Geste spontané ou préparé ? Depuis quelques jours, une drôle de petite musique se joue autour du déroulé de la soirée des Molières, le 24 avril dernier. Interpellée par deux comédiennes militantes de la CGT sur les conséquences de la réforme des retraites envers les intermittents et sur son silence durant cette période agitée, Rima Abdul-Malak a dérogé aux coutumes : elle s’est levée de son siège rouge du Théâtre de Paris, a pris le micro et contre-attaqué. La ministre de la Culture a été applaudie, et la séquence appréciée au sein du gouvernement, peut-on lire ici ou , l’exécutif y ayant vu une bouffée d’air frais.

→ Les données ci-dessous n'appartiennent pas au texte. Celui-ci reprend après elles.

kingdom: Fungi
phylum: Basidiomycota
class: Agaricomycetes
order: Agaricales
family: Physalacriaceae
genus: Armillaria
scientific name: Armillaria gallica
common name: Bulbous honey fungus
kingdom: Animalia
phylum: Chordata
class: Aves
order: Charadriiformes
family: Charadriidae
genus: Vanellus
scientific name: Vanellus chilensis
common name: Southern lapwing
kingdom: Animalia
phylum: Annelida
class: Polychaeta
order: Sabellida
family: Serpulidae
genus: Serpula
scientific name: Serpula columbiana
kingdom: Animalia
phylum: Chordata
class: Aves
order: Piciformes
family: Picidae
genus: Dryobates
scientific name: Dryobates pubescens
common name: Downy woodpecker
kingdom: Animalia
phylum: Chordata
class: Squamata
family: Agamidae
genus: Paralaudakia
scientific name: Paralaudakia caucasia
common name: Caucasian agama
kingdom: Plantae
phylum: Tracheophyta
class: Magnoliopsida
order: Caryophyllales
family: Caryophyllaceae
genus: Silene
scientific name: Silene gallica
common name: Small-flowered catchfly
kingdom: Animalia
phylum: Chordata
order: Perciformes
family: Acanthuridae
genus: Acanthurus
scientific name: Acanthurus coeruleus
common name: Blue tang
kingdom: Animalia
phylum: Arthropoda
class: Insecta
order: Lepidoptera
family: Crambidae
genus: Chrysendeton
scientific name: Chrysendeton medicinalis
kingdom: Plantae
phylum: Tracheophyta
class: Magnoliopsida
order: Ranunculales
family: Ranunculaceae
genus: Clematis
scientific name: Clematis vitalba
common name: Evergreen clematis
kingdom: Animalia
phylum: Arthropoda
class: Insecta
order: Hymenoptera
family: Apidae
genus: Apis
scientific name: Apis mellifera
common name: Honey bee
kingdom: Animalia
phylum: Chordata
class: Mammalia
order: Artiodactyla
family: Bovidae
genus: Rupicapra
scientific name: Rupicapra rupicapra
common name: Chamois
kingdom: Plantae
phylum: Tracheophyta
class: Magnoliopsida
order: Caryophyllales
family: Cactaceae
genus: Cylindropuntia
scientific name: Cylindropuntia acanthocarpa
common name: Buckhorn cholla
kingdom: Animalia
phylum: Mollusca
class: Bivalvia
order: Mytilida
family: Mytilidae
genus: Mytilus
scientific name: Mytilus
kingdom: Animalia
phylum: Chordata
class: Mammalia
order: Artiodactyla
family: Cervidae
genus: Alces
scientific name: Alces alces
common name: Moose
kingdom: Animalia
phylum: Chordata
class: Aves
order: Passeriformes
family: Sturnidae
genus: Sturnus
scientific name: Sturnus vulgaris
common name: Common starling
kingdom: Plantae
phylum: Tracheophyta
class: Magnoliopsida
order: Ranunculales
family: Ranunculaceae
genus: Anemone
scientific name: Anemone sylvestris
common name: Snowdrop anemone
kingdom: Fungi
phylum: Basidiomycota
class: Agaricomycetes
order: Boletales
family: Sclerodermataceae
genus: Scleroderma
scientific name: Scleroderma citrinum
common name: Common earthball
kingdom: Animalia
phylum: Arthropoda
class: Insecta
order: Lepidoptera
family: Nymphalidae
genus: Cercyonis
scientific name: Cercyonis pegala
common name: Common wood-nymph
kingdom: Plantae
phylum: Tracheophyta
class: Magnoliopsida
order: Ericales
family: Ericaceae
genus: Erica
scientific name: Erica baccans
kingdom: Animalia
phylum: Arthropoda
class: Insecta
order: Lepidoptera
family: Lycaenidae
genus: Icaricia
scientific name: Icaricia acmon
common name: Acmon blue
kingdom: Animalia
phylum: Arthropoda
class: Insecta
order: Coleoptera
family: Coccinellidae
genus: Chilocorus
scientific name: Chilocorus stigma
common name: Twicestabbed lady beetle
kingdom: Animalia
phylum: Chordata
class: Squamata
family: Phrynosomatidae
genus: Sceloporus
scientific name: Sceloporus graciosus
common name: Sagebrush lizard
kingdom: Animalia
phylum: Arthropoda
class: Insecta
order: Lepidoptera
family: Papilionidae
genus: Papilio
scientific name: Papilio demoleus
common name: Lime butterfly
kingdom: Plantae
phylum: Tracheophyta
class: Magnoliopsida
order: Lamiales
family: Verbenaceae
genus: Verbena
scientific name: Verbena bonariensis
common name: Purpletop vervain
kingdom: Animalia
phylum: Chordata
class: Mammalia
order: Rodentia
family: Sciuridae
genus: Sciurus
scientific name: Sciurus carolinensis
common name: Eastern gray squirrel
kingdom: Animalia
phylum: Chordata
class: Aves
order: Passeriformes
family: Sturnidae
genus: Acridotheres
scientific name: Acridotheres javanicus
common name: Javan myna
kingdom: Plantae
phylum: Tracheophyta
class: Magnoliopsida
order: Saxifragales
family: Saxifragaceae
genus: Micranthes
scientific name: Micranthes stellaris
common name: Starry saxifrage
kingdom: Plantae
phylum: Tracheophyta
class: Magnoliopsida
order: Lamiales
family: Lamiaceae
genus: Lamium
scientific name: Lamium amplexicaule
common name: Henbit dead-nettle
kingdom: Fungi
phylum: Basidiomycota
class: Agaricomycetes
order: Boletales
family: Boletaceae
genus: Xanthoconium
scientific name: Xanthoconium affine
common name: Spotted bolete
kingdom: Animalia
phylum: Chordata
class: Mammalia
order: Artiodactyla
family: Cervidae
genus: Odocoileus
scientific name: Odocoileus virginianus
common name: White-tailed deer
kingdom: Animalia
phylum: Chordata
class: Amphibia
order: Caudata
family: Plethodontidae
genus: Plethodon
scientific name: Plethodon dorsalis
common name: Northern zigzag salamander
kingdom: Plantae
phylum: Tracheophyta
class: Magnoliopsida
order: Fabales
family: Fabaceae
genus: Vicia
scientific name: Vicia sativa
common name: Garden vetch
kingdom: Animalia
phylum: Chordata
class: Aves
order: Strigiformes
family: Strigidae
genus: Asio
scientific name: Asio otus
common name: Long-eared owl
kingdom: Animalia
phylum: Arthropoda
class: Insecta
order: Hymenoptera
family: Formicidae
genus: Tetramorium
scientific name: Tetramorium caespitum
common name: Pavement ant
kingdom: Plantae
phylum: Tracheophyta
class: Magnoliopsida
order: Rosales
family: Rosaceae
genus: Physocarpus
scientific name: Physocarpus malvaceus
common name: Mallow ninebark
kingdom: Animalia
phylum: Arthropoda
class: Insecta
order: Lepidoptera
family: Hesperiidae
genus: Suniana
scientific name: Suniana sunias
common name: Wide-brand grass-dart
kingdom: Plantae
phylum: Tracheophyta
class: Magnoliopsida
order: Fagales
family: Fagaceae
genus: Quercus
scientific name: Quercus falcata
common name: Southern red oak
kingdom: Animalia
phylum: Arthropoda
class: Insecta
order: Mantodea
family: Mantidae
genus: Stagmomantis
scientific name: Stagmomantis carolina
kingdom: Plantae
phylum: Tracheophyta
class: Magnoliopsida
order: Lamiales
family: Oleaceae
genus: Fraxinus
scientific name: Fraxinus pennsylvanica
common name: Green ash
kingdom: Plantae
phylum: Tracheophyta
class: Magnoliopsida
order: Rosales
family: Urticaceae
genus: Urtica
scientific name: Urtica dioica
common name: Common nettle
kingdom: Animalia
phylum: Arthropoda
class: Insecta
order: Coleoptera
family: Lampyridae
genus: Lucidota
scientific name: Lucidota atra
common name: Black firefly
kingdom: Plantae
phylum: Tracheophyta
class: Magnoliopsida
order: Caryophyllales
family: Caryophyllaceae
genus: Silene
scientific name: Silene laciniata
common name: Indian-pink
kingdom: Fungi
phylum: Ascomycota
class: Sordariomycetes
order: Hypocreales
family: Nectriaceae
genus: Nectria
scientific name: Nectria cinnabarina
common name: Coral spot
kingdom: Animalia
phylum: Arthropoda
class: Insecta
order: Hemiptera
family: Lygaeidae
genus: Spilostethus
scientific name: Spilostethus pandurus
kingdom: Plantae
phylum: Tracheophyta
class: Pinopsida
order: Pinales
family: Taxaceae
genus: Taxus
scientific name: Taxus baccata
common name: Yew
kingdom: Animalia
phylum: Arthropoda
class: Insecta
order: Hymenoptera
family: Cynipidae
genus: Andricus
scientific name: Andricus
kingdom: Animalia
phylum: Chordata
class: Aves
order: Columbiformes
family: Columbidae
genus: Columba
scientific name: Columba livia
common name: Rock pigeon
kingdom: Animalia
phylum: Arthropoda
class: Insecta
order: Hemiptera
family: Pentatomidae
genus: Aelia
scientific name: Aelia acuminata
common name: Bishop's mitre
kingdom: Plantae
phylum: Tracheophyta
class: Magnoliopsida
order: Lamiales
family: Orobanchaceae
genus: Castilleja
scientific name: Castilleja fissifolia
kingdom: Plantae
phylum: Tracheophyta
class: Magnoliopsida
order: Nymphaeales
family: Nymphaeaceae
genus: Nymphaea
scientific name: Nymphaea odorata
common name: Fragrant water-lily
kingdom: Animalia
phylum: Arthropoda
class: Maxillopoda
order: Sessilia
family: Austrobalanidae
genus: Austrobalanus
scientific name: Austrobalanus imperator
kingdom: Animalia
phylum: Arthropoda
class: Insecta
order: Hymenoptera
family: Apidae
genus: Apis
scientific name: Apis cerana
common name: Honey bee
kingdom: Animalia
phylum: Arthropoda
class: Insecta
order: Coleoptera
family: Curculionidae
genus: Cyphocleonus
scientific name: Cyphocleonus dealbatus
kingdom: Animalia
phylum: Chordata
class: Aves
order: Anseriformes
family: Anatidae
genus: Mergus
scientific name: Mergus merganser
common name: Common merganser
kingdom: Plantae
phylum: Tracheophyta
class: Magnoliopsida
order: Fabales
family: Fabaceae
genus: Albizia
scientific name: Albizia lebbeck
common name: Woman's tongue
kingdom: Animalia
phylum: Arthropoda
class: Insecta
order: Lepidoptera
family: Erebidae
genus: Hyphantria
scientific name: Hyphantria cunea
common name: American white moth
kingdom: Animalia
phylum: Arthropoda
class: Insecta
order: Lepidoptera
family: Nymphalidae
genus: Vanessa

Seulement, ces derniers jours, la polémique a enflé. La ficelle, pour certains, était trop grosse. Dès le lendemain, le député Aymeric Caron (LFI) tweete : “Que de hasards : un micro-main qui tombe dans les mains de la ministre quelques secondes après avoir été interpellée, et une phrase de Gérard Philipe qu’elle connaissait si bien qu’elle sait même la dater à l’année près (1957).” Cyril Hanouna, l’animateur star de C8 en conflit notoire avec la ministre, enchaîne quelques heures plus tard, s’appuyant sur un article de Challenges. Il assure que les deux militantes, Toufan Manoutcheri et Lucie Astier, ont donné le texte de leur intervention aux organisateurs de la cérémonie afin de pouvoir le lire sur un prompteur. Et qu’il aurait été, selon l’article, transmis à Rima Abdul-Malak. “Donc la ministre qu’est-ce qu’elle a fait ? Elle a préparé son texte. Les organisateurs doivent savoir que tout était orchestré, tout était du mytho”, clame-t-il.

Selon nos informations, plusieurs scénarios avaient effectivement été anticipés par la ministre pour la soirée, la CGT Spectacle ayant annoncé quelques jours plus tôt une action aux Molières. Coupure de courant, concert de casseroles, texte lu… Tout était sur la table. “La ministre voulait se tenir prête à réagir. Oui, un micro a été demandé dans le cas où la ministre souhaiterait intervenir”, indique son entourage.

Le courrier des syndicats

Pour préparer sa réponse, la ministre ne s’est pas appuyée sur la copie du texte des militantes, mais sur un courrier qui lui avait été envoyé trois jours avant la soirée… par les syndicats du secteur, dont la CGT. Les deux comédiennes se sont largement inspirées de ce texte, consulté par L’Express, pour écrire leur intervention. Dans le document, les syndicats regrettent que les “conditions” ne soient “pas réunies” pour la tenue d’une réunion avec les services du ministère. Ils estiment que leurs inquiétudes et revendications ne sont pas écoutées. Pêle-mêle : les “conséquences dramatiques de la réforme” des retraites sur les intermittents ; “l’explosion des factures énergétiques” qui fragilisent les établissements culturels ; et les menaces “de plus en plus fréquentes” contre des expositions et des spectacles.

Rima Abdul-Malak connaissait donc les reproches qui allaient lui être adressés, et a pu concocter sa riposte. Quant à sa précision sur Gérard Philipe qui là aussi, semble-t-il, a soulevé quelques doutes, l’entourage de la ministre répond simplement qu’étant “passionnée de théâtre, elle s’est beaucoup intéressée à l’histoire de Jean Vilar et de Gérard Philipe, ainsi qu’à l’histoire des politiques culturelles, et notamment comment le régime de l’intermittence du spectacle est né”. La ficelle, finalement, n’était pas si grosse. Et la polémique bien vite retombée.